In Untangled: Guiding Teenage Girls Through the Seven Transitions into Adulthood (Ballantine, Feb.), psychologist Damour examines sources of stress and anxiety for this age group.

How is life different for teenage girls now compared to when their parents were that age?

The game-changing difference between our adolescence and our children’s is that we did not come of age swimming in digital waters. On one hand, social media can strengthen positive relationships and connect young people who, in the past, might have felt marginalized or isolated. On the other hand, it can be a tremendous source of stress—even when teenagers are getting along well with their peers—because it does not allow them to take much-needed breaks from being connected to nearly everyone they know. Further, technology is the enemy of sleep for many teens, and sleep is vital.
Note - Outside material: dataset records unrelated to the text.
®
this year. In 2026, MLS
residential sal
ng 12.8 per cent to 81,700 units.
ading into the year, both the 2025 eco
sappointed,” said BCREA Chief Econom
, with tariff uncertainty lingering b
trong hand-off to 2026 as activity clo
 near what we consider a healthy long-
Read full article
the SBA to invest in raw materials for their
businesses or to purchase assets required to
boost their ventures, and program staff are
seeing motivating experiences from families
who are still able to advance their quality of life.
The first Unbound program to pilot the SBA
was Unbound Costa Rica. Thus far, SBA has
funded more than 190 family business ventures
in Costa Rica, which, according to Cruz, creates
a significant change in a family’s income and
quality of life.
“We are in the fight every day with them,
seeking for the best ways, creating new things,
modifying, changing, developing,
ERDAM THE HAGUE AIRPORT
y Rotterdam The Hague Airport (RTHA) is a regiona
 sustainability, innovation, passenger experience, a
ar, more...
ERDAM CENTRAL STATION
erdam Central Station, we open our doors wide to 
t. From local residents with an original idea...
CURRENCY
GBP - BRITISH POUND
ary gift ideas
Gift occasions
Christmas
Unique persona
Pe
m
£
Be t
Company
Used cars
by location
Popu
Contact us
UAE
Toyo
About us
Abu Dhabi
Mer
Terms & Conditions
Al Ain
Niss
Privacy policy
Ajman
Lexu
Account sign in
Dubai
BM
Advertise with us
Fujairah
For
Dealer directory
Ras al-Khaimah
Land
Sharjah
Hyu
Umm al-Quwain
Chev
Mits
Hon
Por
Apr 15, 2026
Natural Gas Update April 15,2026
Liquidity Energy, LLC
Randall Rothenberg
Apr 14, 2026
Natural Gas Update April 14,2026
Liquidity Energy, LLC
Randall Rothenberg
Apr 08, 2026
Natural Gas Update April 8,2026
It’s the glue that holds every one of us together.

What’s the most common problem you encounter when counseling girls? Is there anything parents can do at home to combat that issue?

More than anything, girls talk to me about how stressed and anxious they feel—which is why I decided to write Under Pressure. The good news is that there is a great deal that parents and adults at school can do to help. First, we can teach girls that stress and anxiety are normal and healthy functions and nothing to be afraid of. Until we do that, we will be raising a generation of young people who become unduly stressed about being stressed and anxious about being anxious. From there, we can help girls develop adaptive strategies for coping with the predictable and unavoidable stresses and tensions that will come their way, such as those that arise in their interactions at home, with other girls, with boys, at school, and in their dealings with the broader culture.

I liked what you had to say about friendships among young girls and how they are, more often than not, a source of support. Why do you suppose stereotypes about “mean girls” are so prevalent?

The widespread use of the term “mean girls” may contribute to the sense that girls are unusually mean. Statistically, this isn’t true. Boys are far more physically aggressive and, in some studies, have been found to use just as much social aggression. Interestingly, when girls feel hurt by a social situation, they are more likely than boys to look to their friends and adults for support, and their female friends are more likely than boys to take on what we call “vicarious stress”—to become upset on their friend’s behalf. In other words, adults may be more likely to hear about it when a girl finds herself on the sharp end of a social stick—but that doesn’t mean girls are meaner than boys.